The energy operator for this problem is:

\[ \frac{-1}{2} \frac{d^2}{dx^2} \blacksquare - \frac{1}{x} \blacksquare\]

The trial wave function is:

\[ \psi (x, \alpha ) = 2 ( \frac{2 \alpha}{ \pi^{ \frac{1}{3}}}) (x) exp( - \alpha x^2)\]

Evaluate the energy integral.

\[ E( \alpha ) = \int_{x}^{ \alpha} - \frac{1}{2} \frac{d^2}{dx^2} \psi (x, \alpha ) dx + \int_{0}^{ \infty} \frac{-1}{x} \psi (x, \alpha )^2 dx |_{simplify}^{assume,~ \alpha > 0} \rightarrow \frac{-1}{2 \pi^{ \frac{1}{2}}} [ (-3) \pi^{ \frac{1}{2}} \alpha + (4) 2^{ \frac{1}{2}} \alpha ^{ \frac{1}{2}}]\]

Minimize the energy with respect to the variational parameter \( \alpha\) and report its optimum value and the ground-state energy.

\( \alpha\) = 1 \( \alpha\) = Minimize (E, \( \alpha\)) \( \alpha\) = 0.2829 E ( \(\alpha\)) = -0.4244

The exact ground state energy for the hydrogen atom is -0.5 E_{h}. Calculate the percent error.

\[ \left| \dfrac{-0.5 - E( \alpha )}{-0.5} \right| = 15.1174\]

Plot the optimized trial wave function and the exact solution, \( \Phi (x) = 2(x) exp(-x)\).

Find the distance from the nucleus within which there is a 95% probability of finding the electron.

\( \alpha\) = 1. Given:

\[ \int_{0}^{a} \psi (x, \alpha )^2 dx = .95\]

Find (a) = 2.6277

Find the most probable value of the position of the electron from the nucleus.

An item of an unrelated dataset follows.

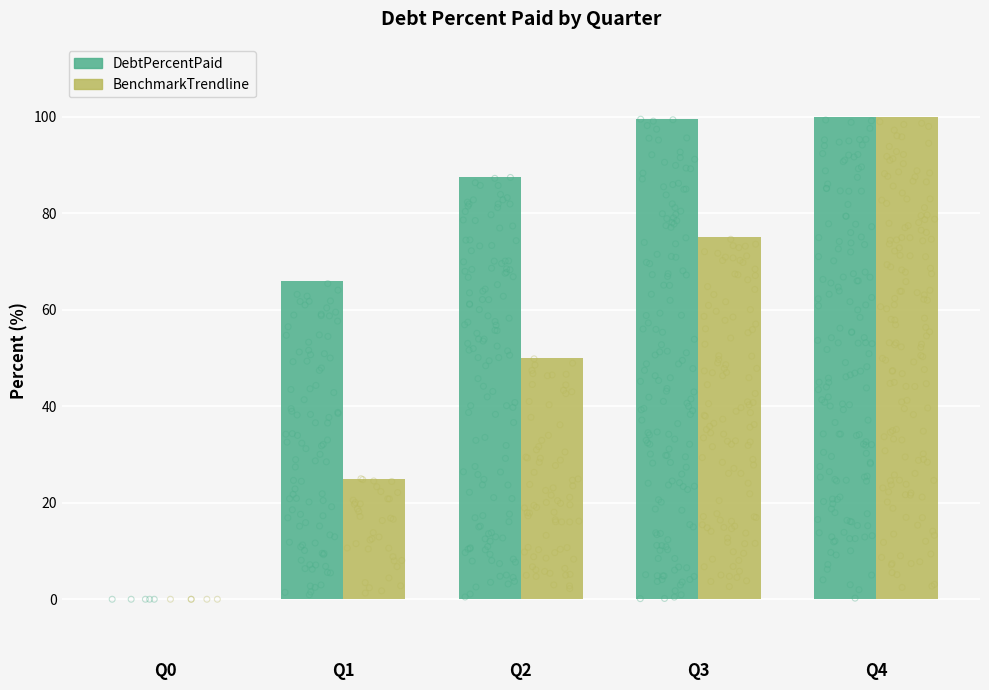

Which series has the largest Y range (max minus min)?

DebtPercentPaid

\[ \alpha = 0.2829 \frac{d}{dx} | \psi (x, \alpha )| = 0 |_{float,~3}^{solve,~x} \rightarrow {\begin{pmatrix}

-1.33 \\

1.33

\end{pmatrix}}\]

Calculate the probability that the electron will be found between the nucleus and the most probable distance from the nucleus.

\[ \int_{0}^{1.33} \psi ( \alpha , x)^2 dx = 0.3584\]

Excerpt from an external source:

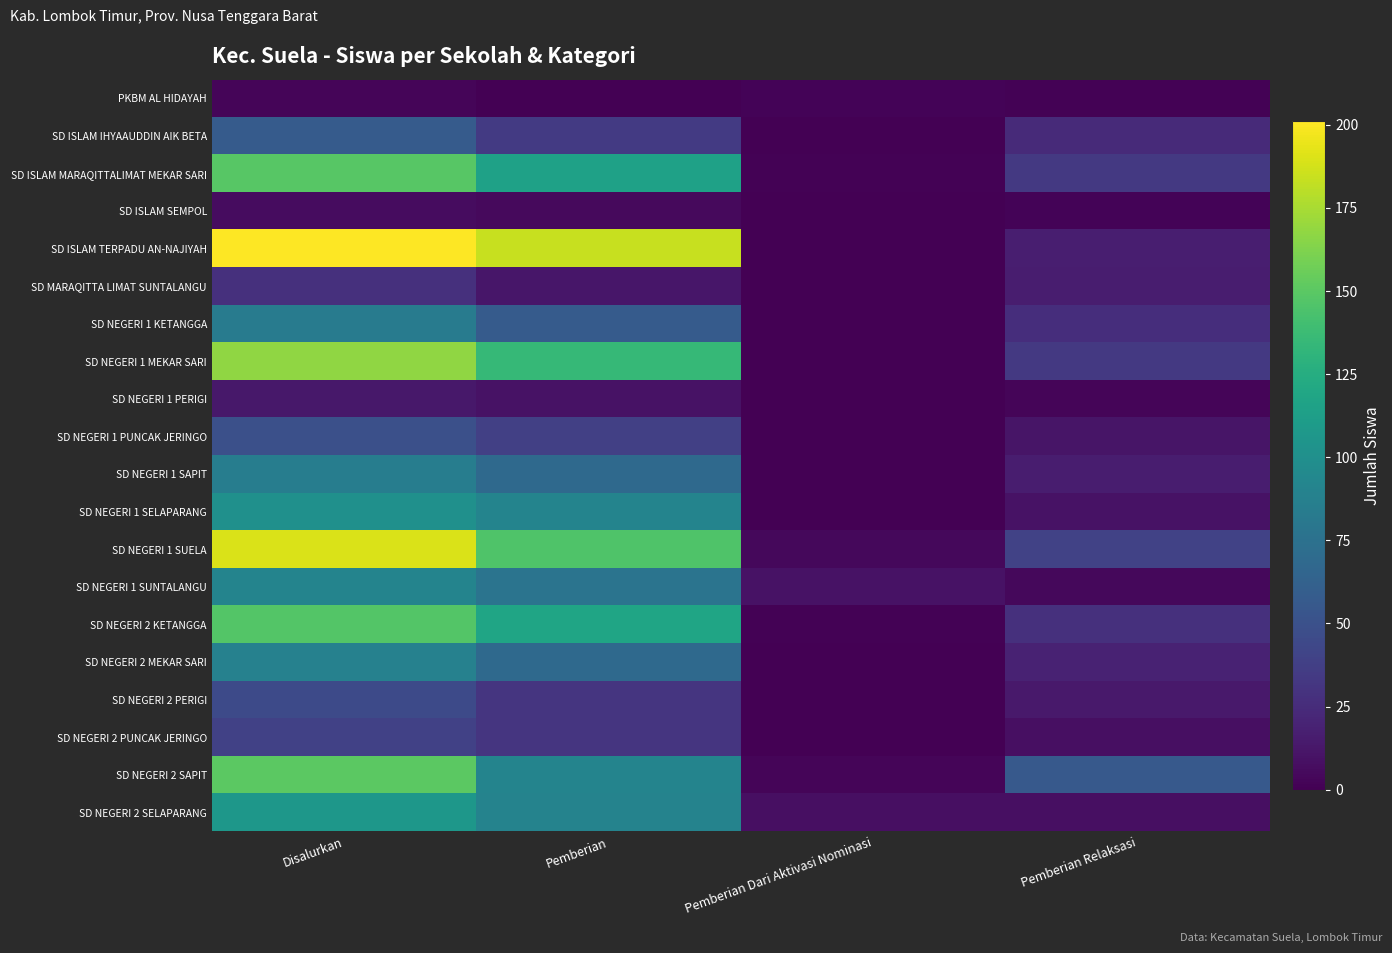

What is the spread (max minus min) of values at Disalurkan?

198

Break the energy down into kinetic and potential energy contributions. Is the *virial theorem* obeyed?

\[ \begin{align*} T &= \int_{0}^{ \infty} \psi (x, \alpha ) \frac{1}{2} \frac{d^2}{dx^2} \psi (x, \alpha ) dx \\[4pt] &= 0.4244\end{align*}\]

\[ \begin{align*} V &= \int_{0}^{ \infty} \frac{-1}{x} \psi (x, \alpha )^2 dx \\[4pt] &= -0.8488 \end{align*}\]

\[ | \frac{V}{T}| = 2.00\]

Calculate the probability that tunneling is occurring.

Classical turning point:

\[ E( \alpha ) = \frac{-1}{x}|_{float,~3}^{solve,~x} \rightarrow 2.36\]

Tunneling probability:

\[ \int_{2.36}^{ \infty} \psi (x, \alpha )^2 dx = 0.0978\]